その他、遺贈の担保責任等の明確化、遺言執行者の権限の明確化などが改正点として挙げられています。
遺留分制度に関する見直し
遺留分減殺請求権の効力及び法的性質の見直し
現行の民法1031条は「遺留分を保全するのに必要な限度で、(中略)減殺を請求することができる」となっています。
今回の改正で、
「遺留分侵害額に相当する金銭の支払いを請求することができる」となります。
つまり減殺請求者は債権、受遺者または受贈者については債務が発生し、受遺者または受贈者はその遺留分侵害額を負担することとなります。
遺留分侵害額については、遺贈または贈与の目的の価額が限度となりますが、受遺者または贈与者が遺留分侵害額を負担すると明確に規定することで、偏った遺産分割を防止している形となっています。
遺留分の算定方法の見直し
現状、遺留分は過去の贈与分すべて持ち戻されて算定されます。
今回の改正で、
相続人に対する贈与は相続開始前10年間、相続人以外の者にされた贈与は相続開始前1年間にされたものに限られることとなりました。
また、遺留分についても計算方法が明文化されることになりました。
遺留分=(遺留分を算定するための財産の価額)×(遺留分率)×(遺留分権利者の法定相続分)
遺留分侵害額=(遺留分)ー(遺留分権利者が受けた特別利益)ー(遺産分割の対象財産がある場合の具体的相続分に応じた取得すべき遺産の価額)+(遺留分権利者が承継する相続債務の額)
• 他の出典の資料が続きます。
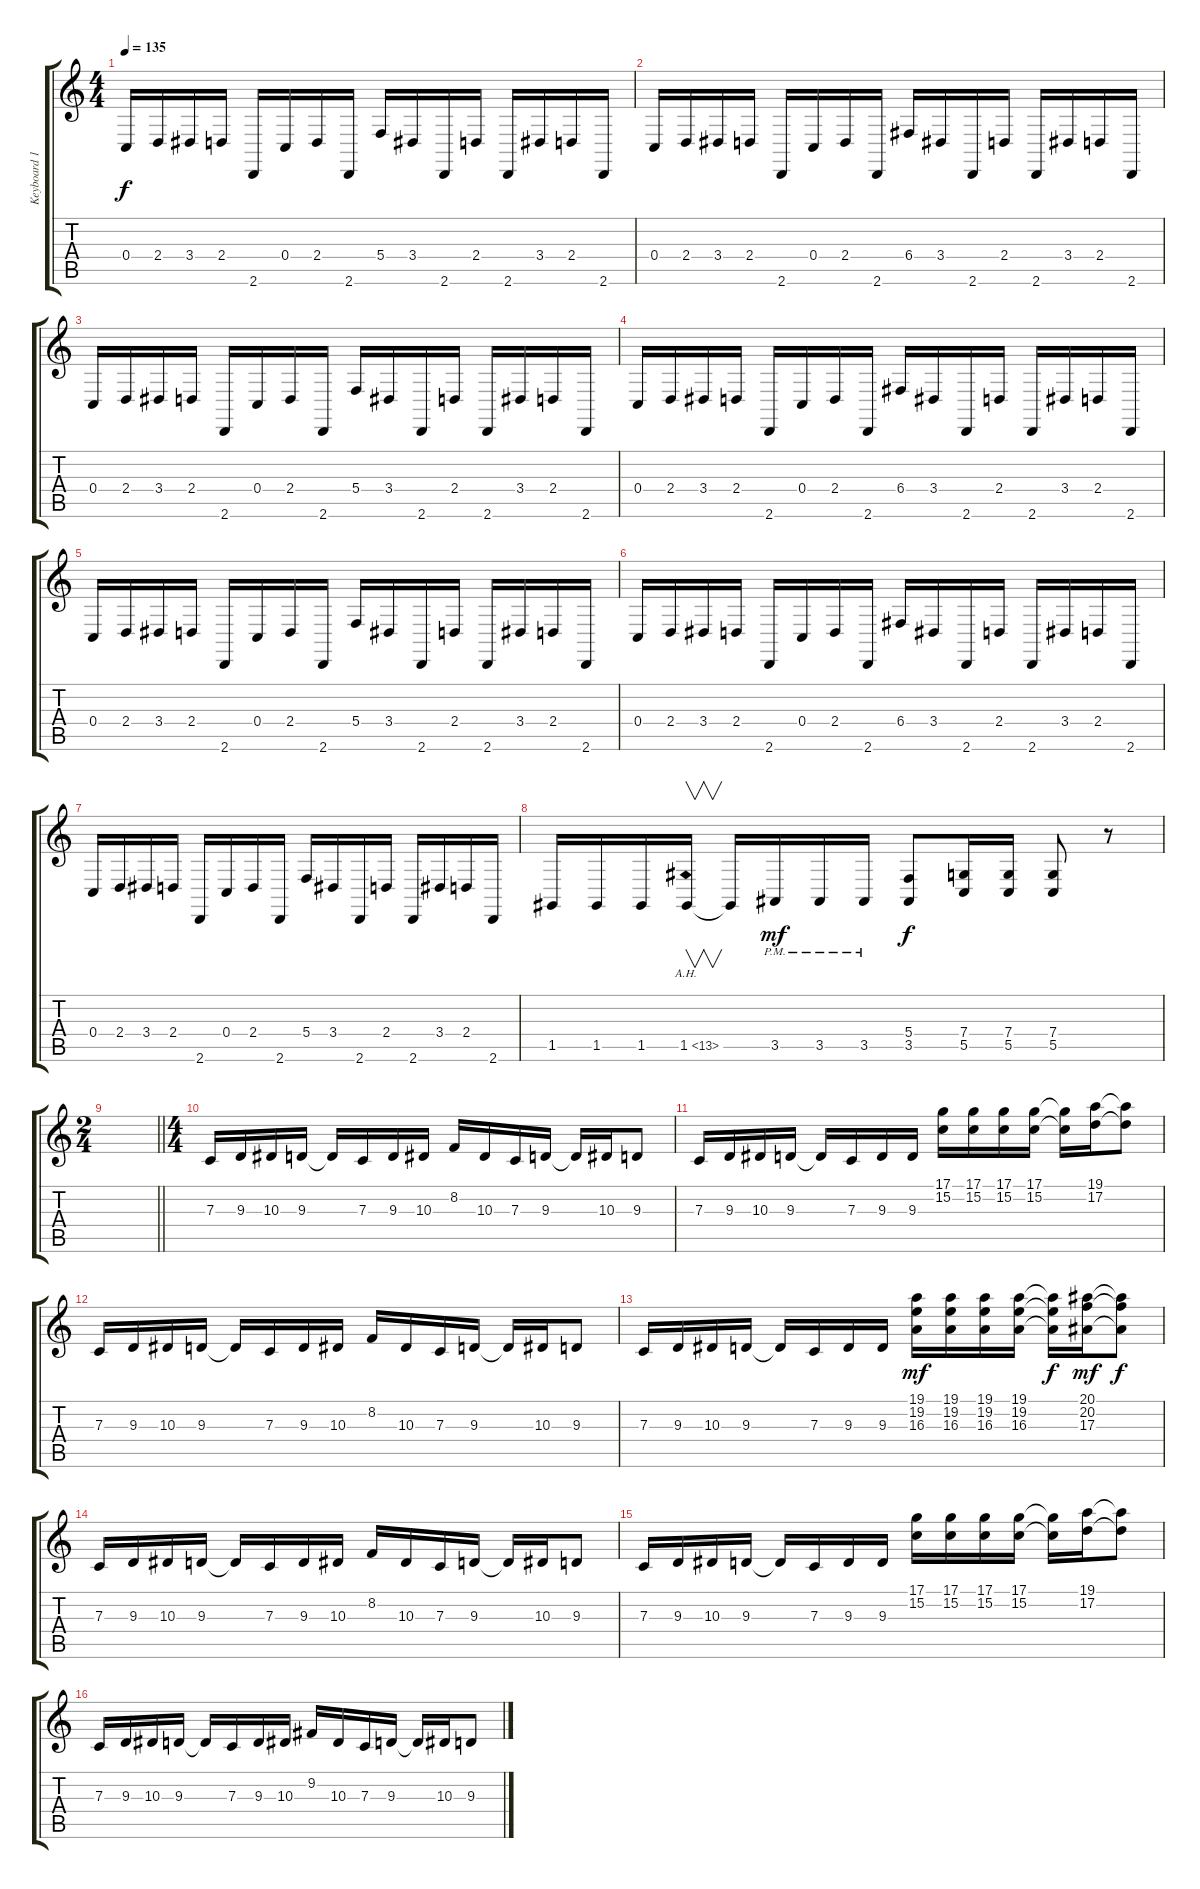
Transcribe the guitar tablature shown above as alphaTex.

\track ("Keyboard 1" "Keyboard 1") {instrument harpsichord}
\staff {score tabs}
\tuning (D4 A3 F3 C3 G2 C2) {hide}
\ts (4 4)
\tempo 135
\clef g2
\ks c
0.4.16{dy f instrument harpsichord} 2.4.16 3.4.16 2.4.16 2.6.16 0.4.16 2.4.16 2.6.16 5.4.16 3.4.16 2.6.16 2.4.16 2.6.16 3.4.16 2.4.16 2.6.16 |
0.4.16 2.4.16 3.4.16 2.4.16 2.6.16 0.4.16 2.4.16 2.6.16 6.4.16 3.4.16 2.6.16 2.4.16 2.6.16 3.4.16 2.4.16 2.6.16 |
0.4.16 2.4.16 3.4.16 2.4.16 2.6.16 0.4.16 2.4.16 2.6.16 5.4.16 3.4.16 2.6.16 2.4.16 2.6.16 3.4.16 2.4.16 2.6.16 |
0.4.16 2.4.16 3.4.16 2.4.16 2.6.16 0.4.16 2.4.16 2.6.16 6.4.16 3.4.16 2.6.16 2.4.16 2.6.16 3.4.16 2.4.16 2.6.16 |
0.4.16 2.4.16 3.4.16 2.4.16 2.6.16 0.4.16 2.4.16 2.6.16 5.4.16 3.4.16 2.6.16 2.4.16 2.6.16 3.4.16 2.4.16 2.6.16 |
0.4.16 2.4.16 3.4.16 2.4.16 2.6.16 0.4.16 2.4.16 2.6.16 6.4.16 3.4.16 2.6.16 2.4.16 2.6.16 3.4.16 2.4.16 2.6.16 |
0.4.16 2.4.16 3.4.16 2.4.16 2.6.16 0.4.16 2.4.16 2.6.16 5.4.16 3.4.16 2.6.16 2.4.16 2.6.16 3.4.16 2.4.16 2.6.16 |
1.5.16 1.5.16 1.5.16 1.5{ah 12}.16{v} 1.5{t}.16 3.5{pm}.16{dy mf} 3.5{pm}.16 3.5{pm}.16 (5.4 3.5).8{dy f} (7.4 5.5).16 (7.4 5.5).16 (7.4 5.5).8 r.8 |
\ts (2 4)
\barLineRight lightlight
|
\ts (4 4)
7.3.16{volume 11 instrument stringensemble1} 9.3.16 10.3.16 9.3.16 9.3{t}.16 7.3.16 9.3.16 10.3.16 8.2.16 10.3.16 7.3.16 9.3.16 9.3{t}.16 10.3.16 9.3.8 |
7.3.16 9.3.16 10.3.16 9.3.16 9.3{t}.16 7.3.16 9.3.16 9.3.16 (17.1 15.2).16{volume 11} (17.1 15.2).16 (17.1 15.2).16 (17.1 15.2).16 (17.1{t} 15.2{t}).16 (19.1 17.2).16 (19.1{t} 17.2{t}).8 |
7.3.16{volume 11} 9.3.16 10.3.16 9.3.16 9.3{t}.16 7.3.16 9.3.16 10.3.16 8.2.16 10.3.16 7.3.16 9.3.16 9.3{t}.16 10.3.16 9.3.8 |
7.3.16 9.3.16 10.3.16 9.3.16 9.3{t}.16 7.3.16 9.3.16 9.3.16 (19.1 19.2 16.3).16{dy mf volume 11} (19.1 19.2 16.3).16 (19.1 19.2 16.3).16 (19.1 19.2 16.3).16 (19.1{t} 19.2{t} 16.3{t}).16{dy f} (20.1 20.2 17.3).16{dy mf} (20.1{t} 20.2{t} 17.3{t}).8{dy f} |
7.3.16{volume 11} 9.3.16 10.3.16 9.3.16 9.3{t}.16 7.3.16 9.3.16 10.3.16 8.2.16 10.3.16 7.3.16 9.3.16 9.3{t}.16 10.3.16 9.3.8 |
7.3.16 9.3.16 10.3.16 9.3.16 9.3{t}.16 7.3.16 9.3.16 9.3.16 (17.1 15.2).16{volume 11} (17.1 15.2).16 (17.1 15.2).16 (17.1 15.2).16 (17.1{t} 15.2{t}).16 (19.1 17.2).16 (19.1{t} 17.2{t}).8 |
7.3.16{volume 11} 9.3.16 10.3.16 9.3.16 9.3{t}.16 7.3.16 9.3.16 10.3.16 9.2.16 10.3.16 7.3.16 9.3.16 9.3{t}.16 10.3.16 9.3.8
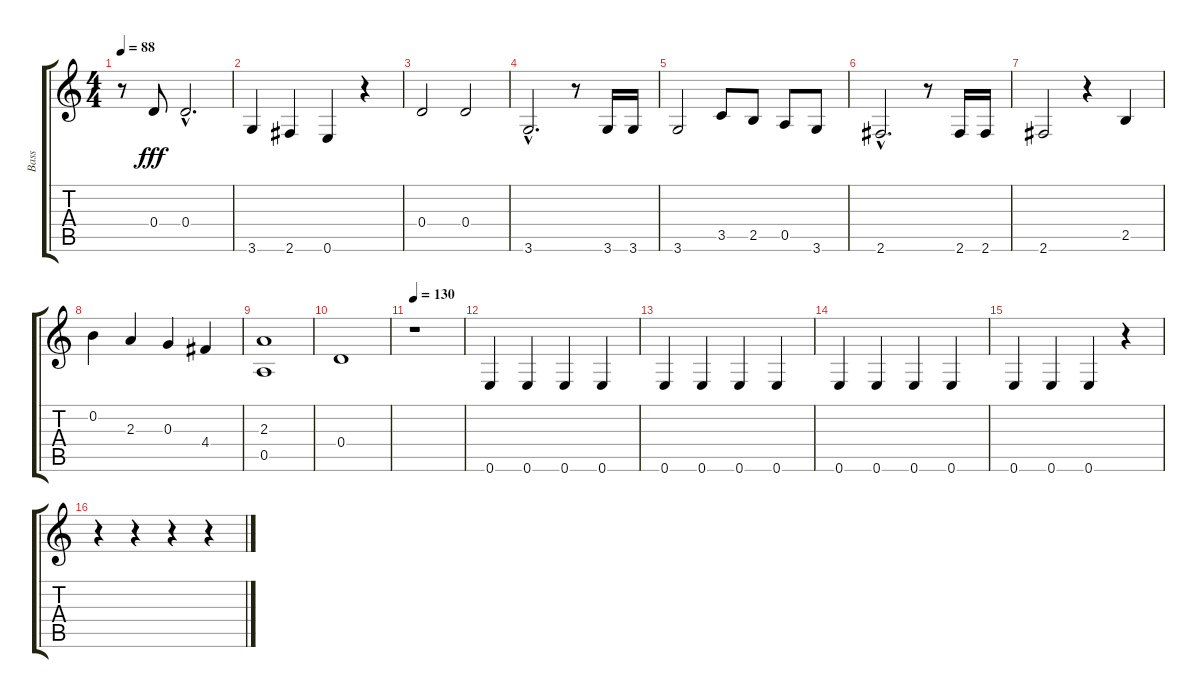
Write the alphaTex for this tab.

\track ("Bass" "Bass") {instrument electricbassfinger}
\staff {score tabs}
\tuning (E4 B3 G3 D3 A2 E2) {hide}
\ts (4 4)
\tempo 88
\clef g2
\ks c
r.8{dy fff} 0.4.8 0.4{hac}.2{d} |
3.6.4 2.6.4 0.6.4 r.4 |
0.4.2 0.4.2 |
3.6{hac}.2{d} r.8 3.6.16 3.6.16 |
3.6.2 3.5.8 2.5.8 0.5.8 3.6.8 |
2.6{hac}.2{d} r.8 2.6.16 2.6.16 |
2.6.2 r.4 2.5.4 |
0.2.4 2.3.4 0.3.4 4.4.4 |
(2.3 0.5).1 |
0.4.1 |
\tempo 130
r.1 |
0.6.4 0.6.4 0.6.4 0.6.4 |
0.6.4 0.6.4 0.6.4 0.6.4 |
0.6.4 0.6.4 0.6.4 0.6.4 |
0.6.4 0.6.4 0.6.4 r.4 |
r.4 r.4 r.4 r.4
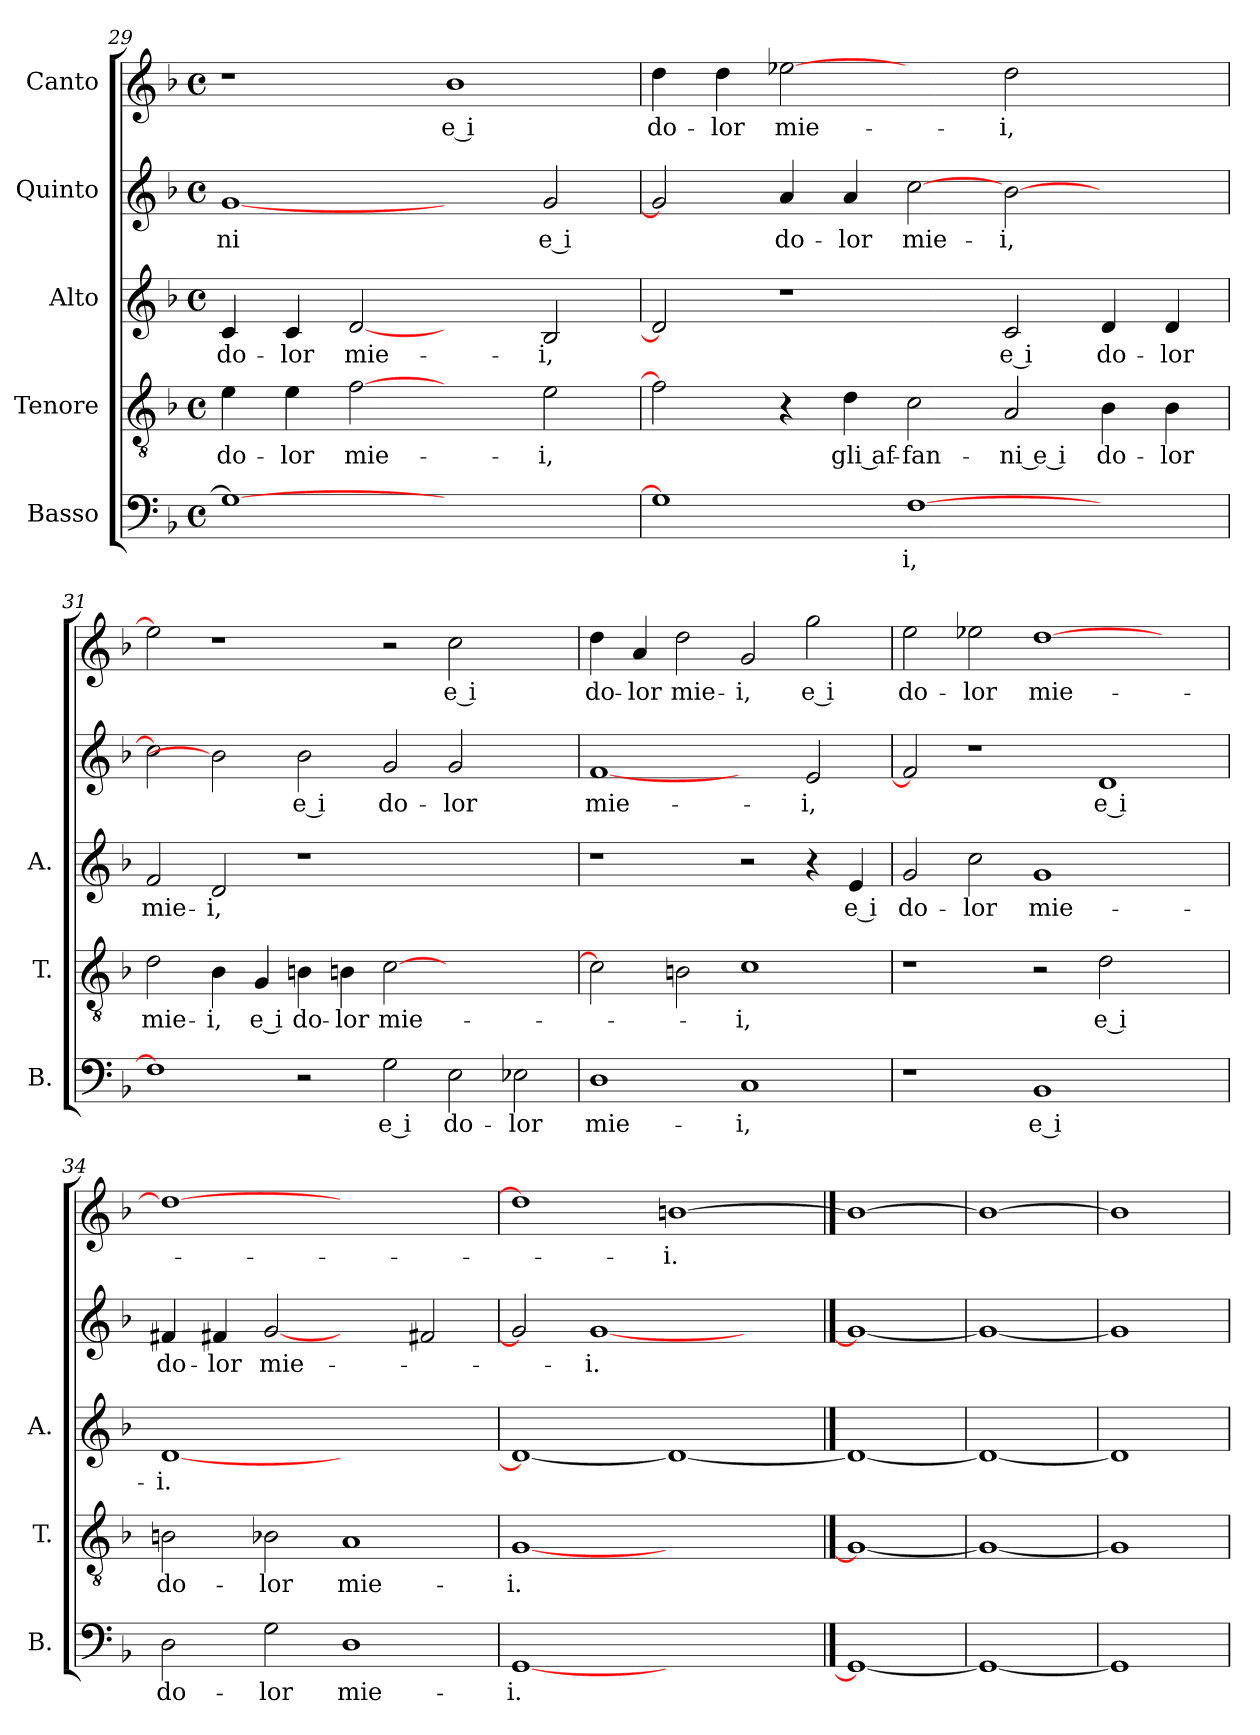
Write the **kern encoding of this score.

**kern	**text	**kern	**text	**kern	**text	**kern	**text	**kern	**text
*part5	*part5	*part4	*part4	*part3	*part3	*part2	*part2	*part1	*part1
*staff5	*staff5	*staff4	*staff4	*staff3	*staff3	*staff2	*staff2	*staff1	*staff1
*I"Basso	*	*I"Tenore	*	*I"Alto	*	*I"Quinto	*	*I"Canto	*
*I'B.	*	*I'T.	*	*I'A.	*	*	*	*	*
*clefF4	*	*clefGv2	*	*clefG2	*	*clefG2	*	*clefG2	*
*k[b-]	*	*k[b-]	*	*k[b-]	*	*k[b-]	*	*k[b-]	*
*F:	*	*F:	*	*F:	*	*F:	*	*F:	*
*M4/4	*	*M4/4	*	*M4/4	*	*M4/4	*	*M4/4	*
*met(c)	*	*met(c)	*	*met(c)	*	*met(c)	*	*met(c)	*
=29	=29	=29	=29	=29	=29	=29	=29	=29	=29
1G\_	.	4e\	do-	4c/	do-	[1g/	-ni	1r	.
.	.	4e\	-lor	4c/	-lor	.	.	.	.
.	.	[2f\	mie-	[2d/	mie-	.	.	.	.
1ryy	.	2ryy	.	2ryy	.	2ryy	.	1b-\	e i
.	.	2e\	-i,	2B-/	-i,	2g/	e i	.	.
=30	=30	=30	=30	=30	=30	=30	=30	=30	=30
1G\]	.	2f\]	.	2d/]	.	2g/]	.	4dd\	do-
.	.	.	.	.	.	.	.	4dd\	-lor
.	.	4r	.	1r	.	4a/	do-	[2ee-X\	mie-
.	.	4d\	gli af-	.	.	4a/	-lor	.	.
[1F\	-i,	2c\	-fan-	.	.	[2cc\	mie-	2ryy	.
.	.	2A/	-ni e i	2c/	e i	[2b-\	-i,	2dd\	-i,
2ryy	.	4B-\	do-	4d/	do-	2ryy	.	2ryy	.
.	.	4B-\	-lor	4d/	-lor	.	.	.	.
=31	=31	=31	=31	=31	=31	=31	=31	=31	=31
1F\]	.	2d\	mie-	2f/	mie-	2cc\]	.	2ee-\]	.
.	.	4B-\	-i,	2d/	-i,	2b-\]	.	1r	.
.	.	4G/	e i	.	.	.	.	.	.
2r	.	4Bn\	do-	1r	.	2b-\	e i	.	.
.	.	4Bn\	-lor	.	.	.	.	.	.
2G\	e i	[2c\	mie-	.	.	2g/	do-	2r	.
2E\	do-	1ryy	.	1ryy	.	2g/	-lor	2cc\	e i
2E-X\	-lor	.	.	.	.	2ryy	.	2ryy	.
=32	=32	=32	=32	=32	=32	=32	=32	=32	=32
1D\	mie-	2c\]	.	1r	.	[1f/	mie-	4dd\	do-
.	.	.	.	.	.	.	.	4a/	-lor
.	.	2Bn\	.	.	.	.	.	2dd\	mie-
1C/	-i,	1c\	-i,	2r	.	2ryy	.	2g/	-i,
.	.	.	.	4r	.	2e/	-i,	2gg\	e i
.	.	.	.	4e/	e i	.	.	.	.
=33	=33	=33	=33	=33	=33	=33	=33	=33	=33
1r	.	1r	.	2g/	do-	2f/]	.	2ee\	do-
.	.	.	.	2cc\	-lor	1r	.	2ee-X\	-lor
1BB-/	e i	2r	.	1g/	mie-	.	.	[1dd\	mie-
.	.	2d\	e i	.	.	1d/	e i	.	.
2ryy	.	2ryy	.	2ryy	.	.	.	2ryy	.
=34	=34	=34	=34	=34	=34	=34	=34	=34	=34
2D\	do-	2Bn\	do-	[1d/	-i.	4f#X/	do-	1dd\_	.
.	.	.	.	.	.	4f#X/	-lor	.	.
2G\	-lor	2B-X\	-lor	.	.	[2g/	mie-	.	.
1D\	mie-	1A/	mie-	1ryy	.	2ryy	.	1ryy	.
.	.	.	.	.	.	2f#X/	.	.	.
=35	=35	=35	=35	=35	=35	=35	=35	=35	=35
[1GG/	-i.	[1G/	-i.	1d/_	.	2g/]	.	1dd\]	.
.	.	.	.	.	.	[1g/	-i.	.	.
1ryy	.	1ryy	.	1d/_	.	.	.	[1bn\	-i.
.	.	.	.	.	.	2ryy	.	.	.
==36	==36	==36	==36	==36	==36	==36	==36	==36	==36
1GG/_	.	1G/_	.	1d/_	.	1g/_	.	1b\_	.
=37	=37	=37	=37	=37	=37	=37	=37	=37	=37
1GG/_	.	1G/_	.	1d/_	.	1g/_	.	1b\_	.
=38	=38	=38	=38	=38	=38	=38	=38	=38	=38
1GG/]	.	1G/]	.	1d/]	.	1g/]	.	1b\]	.
=	=	=	=	=	=	=	=	=	=
*-	*-	*-	*-	*-	*-	*-	*-	*-	*-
遺留分の侵害額の算定における債務の取り扱いに関する見直し
遺留分減殺請求を受けた受遺者または受贈者は、遺留分権利者が承継する相続債務について免責的債務引受、弁済などの債務を消滅させる行為をしたときは、消滅した債務の限度額において負担する債務の消滅を請求することができることとされました。
相続の効力等に関する見直し
相続による権利、義務の承継、遺言執行者がある場合の相続人の行為について以下の規律が設けられました。
- 相続による権利の承継は、遺産の分割によるものかどうかにかかわらず、法定相続分を超える部分については、登記、登録その他の対抗要件を備えなえれば、第三者に対抗することができない。
- 相続債権者は相続分の指定がされた場合であっても、各共同相続人に対しその法定相続分に応じてその権利を行使することができる。ただし、その相続債権者が共同相続人の1人に対して指定相続分に応じた義務の承継をしたときはこの限りでない。
- 遺言執行者がある場合には、相続財産の処分その他相続人がした遺言の執行を妨げる行為は無効とする。ただし、これをもって第三者に対抗することができない。
編集後記
今回の改正では、平等に相続するという概念が一層強調されているように思います。